(Items listed in a dataset)
== Segment start ==

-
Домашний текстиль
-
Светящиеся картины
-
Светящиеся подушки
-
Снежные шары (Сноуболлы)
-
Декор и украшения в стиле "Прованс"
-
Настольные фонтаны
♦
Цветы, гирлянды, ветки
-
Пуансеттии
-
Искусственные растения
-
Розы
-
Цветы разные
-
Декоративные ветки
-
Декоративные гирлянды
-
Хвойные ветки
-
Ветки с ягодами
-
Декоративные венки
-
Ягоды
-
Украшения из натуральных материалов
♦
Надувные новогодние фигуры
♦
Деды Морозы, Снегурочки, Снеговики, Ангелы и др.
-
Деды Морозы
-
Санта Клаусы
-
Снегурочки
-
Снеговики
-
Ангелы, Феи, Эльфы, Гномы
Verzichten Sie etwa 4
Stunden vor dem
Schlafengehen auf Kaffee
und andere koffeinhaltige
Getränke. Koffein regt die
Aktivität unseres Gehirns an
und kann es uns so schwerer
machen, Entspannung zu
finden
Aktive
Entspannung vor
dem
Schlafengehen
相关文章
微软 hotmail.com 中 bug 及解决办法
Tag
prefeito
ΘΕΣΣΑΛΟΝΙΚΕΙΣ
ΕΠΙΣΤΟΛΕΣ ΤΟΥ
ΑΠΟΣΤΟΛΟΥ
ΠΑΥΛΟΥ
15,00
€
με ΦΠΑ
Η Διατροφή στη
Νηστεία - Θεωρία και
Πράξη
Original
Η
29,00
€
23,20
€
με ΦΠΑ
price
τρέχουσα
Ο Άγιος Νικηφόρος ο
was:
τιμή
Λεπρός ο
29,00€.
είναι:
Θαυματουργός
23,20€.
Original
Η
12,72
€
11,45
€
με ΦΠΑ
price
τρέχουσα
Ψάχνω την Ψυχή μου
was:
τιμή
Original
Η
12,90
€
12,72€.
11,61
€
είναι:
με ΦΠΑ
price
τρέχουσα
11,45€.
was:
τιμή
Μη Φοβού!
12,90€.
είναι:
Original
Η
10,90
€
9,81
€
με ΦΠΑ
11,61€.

== Segment end ==

### [TASK INSTRUCTIONS]
Collect from the data above every line that includes "Деды".

### [ANSWER FOR THE TASK]
Деды Морозы, Снегурочки, Снеговики, Ангелы и др.
Деды Морозы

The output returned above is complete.